7 Haziran seçimleri sonrası, siyasal dengelerin alt üst olduğu, siyasal krizin giderek derinleştiği, iç savaşla ortaya çıkacak dinamiklerinin hareketlendiği süreç yaşıyoruz. Bu dönem aynı zamanda ekonomide kırılmaların olacağını göstermektedir. Bugün siyasal ve ekonomik krizin iç içe geçtiği bir süreci yaşamaktayız. Siyasal olarak yaşanan krizle birlikte döviz şokları, ekonomide büyük zayıflıklar yaratmaktadır. Bu durumun 1 Kasım seçimlerinden sonra daha görünür olması oldukça yüksek ihtimaldir.
TC’nin dış borcu bugün itibariyle 400 milyar dolar civarında ve bu borcun önemli kısmı kısa vadeli sürede ödenmesi gereken borçlardır. Borcun önemli kısmı özel sektör borcu, büyüme ise yıllık yüzde 2-3 arasında. Enflasyon çift rakamlara dayanmış durumda. Bütün dünyada petrol fiyatları düşerken Türkiye’de artışta, bu durum gıda da aynı biçimde sürmektedir. Bu durum ekonomide dengesizliği göstermektedir. Bahsettiğimiz dengesizlik, döviz krizi, enflasyon ve faizlerin yükselmesini sağlıyor ve kısa vadeli dövizle iş yapan şirketlerin iflasını beraberinde getiriyor. Bunun işçi sınıfı için karşılığı işten çıkarılma ve işsiz kalmak demektir.
Bugün kamuda bunun az hissedilir olması özelleştirmeden gelen kaynaksızlık fonunun kullanılması nedeniyledir. Ancak savaşın yaşanması durumunda bu durum daha çabuk değişecektir. İşte böylesi bir süreç ile 1 Kasım’a doğru gidilmektedir.
1 Kasım’a giderken AKP kliği bir yanıyla yaşadığı siyasi krizi yeniden restore edilmesini saldırıları ile sağlamaya çalışıyor. AKP 1 Kasım’da, yenildikleri 7 Haziran seçimlerinin rövanşını almak isterken diğer yandan yaşanan krizinin daha da derinleştirerek daha büyük krize doğru ilerlemektedir.

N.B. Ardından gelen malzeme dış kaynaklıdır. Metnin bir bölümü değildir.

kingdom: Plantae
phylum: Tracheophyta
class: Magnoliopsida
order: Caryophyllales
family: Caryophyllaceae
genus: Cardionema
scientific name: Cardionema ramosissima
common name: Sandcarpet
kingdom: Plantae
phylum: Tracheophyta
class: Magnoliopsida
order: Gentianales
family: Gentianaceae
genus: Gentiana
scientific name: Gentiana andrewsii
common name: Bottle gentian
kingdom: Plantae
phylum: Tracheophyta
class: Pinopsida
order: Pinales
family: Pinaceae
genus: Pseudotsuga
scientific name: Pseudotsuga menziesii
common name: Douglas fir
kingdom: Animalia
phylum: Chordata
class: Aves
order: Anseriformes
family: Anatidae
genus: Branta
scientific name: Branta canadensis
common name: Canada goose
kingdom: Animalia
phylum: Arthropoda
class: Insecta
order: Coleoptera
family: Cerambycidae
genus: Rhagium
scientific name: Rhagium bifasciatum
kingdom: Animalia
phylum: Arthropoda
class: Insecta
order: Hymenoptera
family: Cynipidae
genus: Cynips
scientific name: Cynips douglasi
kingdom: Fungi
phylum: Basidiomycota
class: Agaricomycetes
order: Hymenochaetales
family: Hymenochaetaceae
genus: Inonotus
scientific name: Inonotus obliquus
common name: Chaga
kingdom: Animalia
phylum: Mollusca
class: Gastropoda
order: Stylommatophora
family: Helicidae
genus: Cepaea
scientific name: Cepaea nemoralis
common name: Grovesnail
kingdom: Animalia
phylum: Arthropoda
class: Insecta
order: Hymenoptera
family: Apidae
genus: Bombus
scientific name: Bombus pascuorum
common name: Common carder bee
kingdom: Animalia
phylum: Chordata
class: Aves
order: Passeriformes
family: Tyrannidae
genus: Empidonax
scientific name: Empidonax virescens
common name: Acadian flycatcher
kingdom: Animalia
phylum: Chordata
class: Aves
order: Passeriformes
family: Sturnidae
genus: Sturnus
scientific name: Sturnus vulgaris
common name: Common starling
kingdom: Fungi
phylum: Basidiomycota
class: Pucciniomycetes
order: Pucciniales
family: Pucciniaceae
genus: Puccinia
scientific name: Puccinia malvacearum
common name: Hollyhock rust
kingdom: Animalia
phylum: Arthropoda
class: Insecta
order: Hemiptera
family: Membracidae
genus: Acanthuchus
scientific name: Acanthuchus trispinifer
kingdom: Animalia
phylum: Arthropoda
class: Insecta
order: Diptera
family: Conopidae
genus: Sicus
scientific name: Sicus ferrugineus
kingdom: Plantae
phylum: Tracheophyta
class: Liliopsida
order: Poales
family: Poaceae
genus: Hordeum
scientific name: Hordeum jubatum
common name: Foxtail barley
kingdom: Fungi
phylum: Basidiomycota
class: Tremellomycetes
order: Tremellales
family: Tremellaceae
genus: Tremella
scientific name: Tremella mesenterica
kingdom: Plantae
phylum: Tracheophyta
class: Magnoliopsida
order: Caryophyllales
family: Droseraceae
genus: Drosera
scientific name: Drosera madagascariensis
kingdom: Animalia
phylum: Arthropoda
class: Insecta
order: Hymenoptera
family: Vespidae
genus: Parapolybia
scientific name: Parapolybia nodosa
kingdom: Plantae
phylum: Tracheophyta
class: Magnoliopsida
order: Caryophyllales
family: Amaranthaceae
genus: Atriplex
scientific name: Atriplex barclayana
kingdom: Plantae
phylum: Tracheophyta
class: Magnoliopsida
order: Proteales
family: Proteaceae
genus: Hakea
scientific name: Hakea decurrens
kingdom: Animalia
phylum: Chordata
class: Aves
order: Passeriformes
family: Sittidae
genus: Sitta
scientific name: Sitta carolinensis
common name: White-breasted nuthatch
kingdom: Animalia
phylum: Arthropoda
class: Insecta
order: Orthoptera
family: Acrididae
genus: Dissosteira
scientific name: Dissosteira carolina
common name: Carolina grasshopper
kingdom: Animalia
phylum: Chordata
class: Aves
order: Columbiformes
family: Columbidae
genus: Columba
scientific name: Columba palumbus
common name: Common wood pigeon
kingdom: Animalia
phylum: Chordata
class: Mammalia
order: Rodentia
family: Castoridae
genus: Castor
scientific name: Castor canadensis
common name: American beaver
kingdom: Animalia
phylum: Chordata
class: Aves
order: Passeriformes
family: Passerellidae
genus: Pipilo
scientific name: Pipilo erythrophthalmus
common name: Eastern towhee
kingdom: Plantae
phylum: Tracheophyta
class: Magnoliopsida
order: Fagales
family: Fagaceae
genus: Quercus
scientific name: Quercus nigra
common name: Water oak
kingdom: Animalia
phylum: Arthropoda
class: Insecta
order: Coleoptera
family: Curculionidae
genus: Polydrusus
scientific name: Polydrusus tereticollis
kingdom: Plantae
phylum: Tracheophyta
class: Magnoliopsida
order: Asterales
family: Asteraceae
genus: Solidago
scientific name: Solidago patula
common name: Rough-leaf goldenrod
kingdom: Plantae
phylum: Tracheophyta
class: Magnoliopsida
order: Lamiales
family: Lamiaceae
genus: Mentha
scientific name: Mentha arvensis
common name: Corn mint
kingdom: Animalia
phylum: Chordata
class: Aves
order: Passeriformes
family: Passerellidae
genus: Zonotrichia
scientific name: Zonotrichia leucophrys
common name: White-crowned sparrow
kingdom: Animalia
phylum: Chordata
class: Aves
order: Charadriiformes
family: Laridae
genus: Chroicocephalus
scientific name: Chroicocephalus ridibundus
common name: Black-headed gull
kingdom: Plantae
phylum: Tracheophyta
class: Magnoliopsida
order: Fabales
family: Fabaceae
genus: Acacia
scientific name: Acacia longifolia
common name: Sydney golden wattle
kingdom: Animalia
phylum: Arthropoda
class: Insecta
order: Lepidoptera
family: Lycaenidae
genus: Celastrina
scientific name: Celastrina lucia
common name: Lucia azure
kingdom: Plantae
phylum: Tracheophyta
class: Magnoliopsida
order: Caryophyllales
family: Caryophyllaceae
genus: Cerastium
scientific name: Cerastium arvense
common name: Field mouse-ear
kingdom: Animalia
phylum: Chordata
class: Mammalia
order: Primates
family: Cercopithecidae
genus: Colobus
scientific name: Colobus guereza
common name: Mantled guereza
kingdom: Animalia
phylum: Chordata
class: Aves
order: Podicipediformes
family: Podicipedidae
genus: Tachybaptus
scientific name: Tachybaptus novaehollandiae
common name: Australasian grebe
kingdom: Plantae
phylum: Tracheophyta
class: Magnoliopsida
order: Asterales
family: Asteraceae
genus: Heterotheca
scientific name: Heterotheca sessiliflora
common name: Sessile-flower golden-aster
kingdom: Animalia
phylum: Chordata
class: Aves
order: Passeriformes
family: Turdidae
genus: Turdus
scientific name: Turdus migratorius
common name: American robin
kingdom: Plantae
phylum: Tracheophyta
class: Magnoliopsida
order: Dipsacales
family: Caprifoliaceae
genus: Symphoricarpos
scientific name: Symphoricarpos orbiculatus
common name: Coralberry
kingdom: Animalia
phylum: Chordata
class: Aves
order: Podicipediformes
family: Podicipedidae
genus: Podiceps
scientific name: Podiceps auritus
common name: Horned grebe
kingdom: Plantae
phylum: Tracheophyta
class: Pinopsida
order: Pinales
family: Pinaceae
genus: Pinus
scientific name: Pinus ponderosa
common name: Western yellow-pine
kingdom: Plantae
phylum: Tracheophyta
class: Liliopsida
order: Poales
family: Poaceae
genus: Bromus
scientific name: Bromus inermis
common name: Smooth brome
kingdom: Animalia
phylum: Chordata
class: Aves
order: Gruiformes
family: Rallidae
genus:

Sürecin nasıl evrileceğini belirleyen iç dinamiklerin rolü önemli yerde durmaktadır. 1 Kasım öncesi başta Kürt halkı olmak üzere direniş her alanda canları pahasına sürüyor. Bu direniş AKP’nin hedeflediği iktidar sürecini zorlaştırmaktadır. Bugün direnen Kürt halkının bu direnişini sahiplenirken diğer yandan işçilerin, emekçilerin kendi talepleri ile direnişi ortaklaştırmalıyız. AKP iktidarının yönetme krizini derinleştirmek için bu gereklidir.
1 Kasım seçimlerine giderken işçi ve emekçiler için 7 Haziran seçimlerine benzer talepler tekrar gündeme oturmaya başlandı. Seçimlere giden siyasi partilerin hepsi de işçilere, emekçilere verecekleri hakları sıralanmaktadır. Bu durum bizim için işin en kritik yanını oluşturmaktadır. İşçilerin emekçilerin kendi haklarını kendileri talep etmeleri, kendi haklarının kendileri almaları asla ifade edilmemektedir. Kısacası örgütlenmeye dair talepler tali planda durmaktadır.
Kısacası balık verilmektedir. Oysa bizim balığı tutmaya ihtiyacımız var. Bu nedenle 1 Kasım’da Kürt halkın bugün kendi hakları için ortaya koydukları direniş çizgisiyle hareket ederek işçi ve emekçiler için de haklarımızı talep etmeliyiz.
İşçiler kendi haklarını alacak örgütlenmelerini uygulayabilirlerse meseleyi çözmüş olurlar. Yaşanacak saldırıları ve krizleri de sınıf örgütlü ise süreci daha az hasarla atlatacaktır. Bu nedenle 1 Kasım seçimine giderken işçilerin örgütlenmesi önünde bulunan tüm engellerin kaldırılması başta taşeron olmak üzere esnek çalışmaya karşı güvenli ve örgütlü çalışma talebimizi yükseltmeliyiz. Bunu yaparken bugün HDP’yi bu taleplerimizle ortaklaştırarak destekliyoruz.
Seçim sürecinde kendi taleplerimizle 1 Kasım’a kadar daha güçlü bir çalışmayla girmeliyiz. Kriz kapıda; işsizlik, yoksulluk işçileri ve emekçileri beklemektedir. Bunun aşılmasının yolu ise yürüteceğimiz çalışmalarla yaratacağımız örgütlülüklerden geçmektedir.